··· Extract ···

The Corporation of Trinity House of Deptford Strond, also known as Trinity House (and formally as The Master, Wardens and Assistants of the Guild Fraternity or Brotherhood of the most glorious and undivided Trinity and of St Clement in the Parish of Deptford Strond in the County of Kent), is the official authority for lighthouses in England, Wales, the Channel Islands and Gibraltar. Trinity House is also responsible for the provision and maintenance of other navigational aids, such as lightvessels, buoys, and maritime radio/satellite communication systems. It is also an official deep sea pilotage authority, providing expert navigators for ships trading in Northern European waters.

Trinity House is also a maritime charity, disbursing funds for the welfare of retired seamen, the training of young cadets and the promotion of safety at sea; for the financial year ending in March 2013 it spent approximately £6.5 million in furtherance of its charitable objectives.

Funding for the work of the lighthouse service comes from "light dues" levied on commercial vessels calling at ports in the British Isles, based on the net registered tonnage of the vessel. The rate is set by the Department for Transport, and annually reviewed. Funding for the maritime charity is generated separately.

The corporation was founded in 1514. Its first master was Thomas Spert (later Sir), sailing master of Henry VIII's flagship Mary Rose and of Henry Grace à Dieu.

Master of the Corporation

The Master of the Corporation (now an honorary title) is Anne, Princess Royal. Previous Masters of Trinity House have included Prince Philip, Duke of Edinburgh; Vice-Admiral of England Thomas Spert, master of the warship Henry Grace à Dieu under Henry VIII; the diarist Samuel Pepys; William Pitt the Younger; Field Marshal the Duke of Wellington; and Admiral William Penn (father of William Penn, founder of Pennsylvania).

Other prominent individuals in Britain, often connected with commercial shipping or the Admiralty, have been associated with Trinity House, including Winston Churchill. He gained his status as an Elder Brother of Trinity House as a result of his position as First Lord of the Admiralty before and during the First World War.  Often, especially on naval-related forays during the Second World War, Churchill was seen in the Trinity House cap or uniform. Churchill also had a Trinity House vessel (THV) named after him, THV Winston Churchill.

Governance

Trinity House is ruled by a court of thirty-one Elder Brethren, presided over by a Master. These are appointed from 300 Younger Brethren who act as advisors and perform other duties as needed. The Younger Brethren are appointed from lay people with maritime experience, mainly naval officers and ships' masters, but also harbourmasters, pilots, yachtsmen, and anyone with useful experience.

Headquarters of the Corporation
The headquarters of the corporation is the present Trinity House, which was designed by architect Samuel Wyatt and built in 1796. It has a suite of five state rooms with views over Trinity Square, the Tower of London and the River Thames.

··· Extracted entries ···

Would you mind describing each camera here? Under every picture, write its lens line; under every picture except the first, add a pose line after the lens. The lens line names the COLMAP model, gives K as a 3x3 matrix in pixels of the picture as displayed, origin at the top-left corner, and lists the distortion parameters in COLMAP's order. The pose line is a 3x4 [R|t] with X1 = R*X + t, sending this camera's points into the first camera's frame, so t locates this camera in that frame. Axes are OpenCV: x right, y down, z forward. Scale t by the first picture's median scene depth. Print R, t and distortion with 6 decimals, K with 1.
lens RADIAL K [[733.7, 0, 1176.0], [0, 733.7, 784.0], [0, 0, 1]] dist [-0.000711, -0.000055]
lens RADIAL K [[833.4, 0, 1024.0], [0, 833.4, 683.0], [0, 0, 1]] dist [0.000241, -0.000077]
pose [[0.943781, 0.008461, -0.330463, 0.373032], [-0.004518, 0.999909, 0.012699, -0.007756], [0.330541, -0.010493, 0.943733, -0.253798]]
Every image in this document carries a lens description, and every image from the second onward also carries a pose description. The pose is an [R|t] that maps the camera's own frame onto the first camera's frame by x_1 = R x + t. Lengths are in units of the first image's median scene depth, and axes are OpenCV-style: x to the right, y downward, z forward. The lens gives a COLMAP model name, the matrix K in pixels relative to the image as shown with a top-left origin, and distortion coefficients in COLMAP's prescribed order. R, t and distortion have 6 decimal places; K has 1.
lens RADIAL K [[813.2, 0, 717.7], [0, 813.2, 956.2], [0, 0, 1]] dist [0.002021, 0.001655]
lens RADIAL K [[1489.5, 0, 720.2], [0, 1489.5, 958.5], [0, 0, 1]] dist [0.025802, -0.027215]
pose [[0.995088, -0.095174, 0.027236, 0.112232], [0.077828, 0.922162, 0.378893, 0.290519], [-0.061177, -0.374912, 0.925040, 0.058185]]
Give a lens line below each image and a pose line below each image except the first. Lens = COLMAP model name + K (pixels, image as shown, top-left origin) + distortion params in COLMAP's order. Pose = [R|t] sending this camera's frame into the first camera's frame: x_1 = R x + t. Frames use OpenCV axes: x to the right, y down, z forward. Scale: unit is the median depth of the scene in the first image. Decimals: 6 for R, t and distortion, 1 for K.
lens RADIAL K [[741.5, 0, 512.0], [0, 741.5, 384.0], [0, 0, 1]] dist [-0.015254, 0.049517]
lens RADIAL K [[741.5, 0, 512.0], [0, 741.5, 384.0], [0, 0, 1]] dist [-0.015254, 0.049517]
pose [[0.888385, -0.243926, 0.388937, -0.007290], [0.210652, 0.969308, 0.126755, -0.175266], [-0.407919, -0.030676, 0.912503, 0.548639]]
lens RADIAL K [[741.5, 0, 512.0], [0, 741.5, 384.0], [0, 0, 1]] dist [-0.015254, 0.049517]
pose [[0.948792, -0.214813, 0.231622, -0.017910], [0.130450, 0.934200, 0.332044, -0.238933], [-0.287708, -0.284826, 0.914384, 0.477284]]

···

→ **Assignment**
From the Trinity House text, return the passage from "Trinity House is ruled" up to and including "the River Thames.". Work only from the text about Trinity House.

→ **Task response**
Trinity House is ruled by a court of thirty-one Elder Brethren, presided over by a Master. These are appointed from 300 Younger Brethren who act as advisors and perform other duties as needed. The Younger Brethren are appointed from lay people with maritime experience, mainly naval officers and ships' masters, but also harbourmasters, pilots, yachtsmen, and anyone with useful experience.

Headquarters of the Corporation
The headquarters of the corporation is the present Trinity House, which was designed by architect Samuel Wyatt and built in 1796. It has a suite of five state rooms with views over Trinity Square, the Tower of London and the River Thames.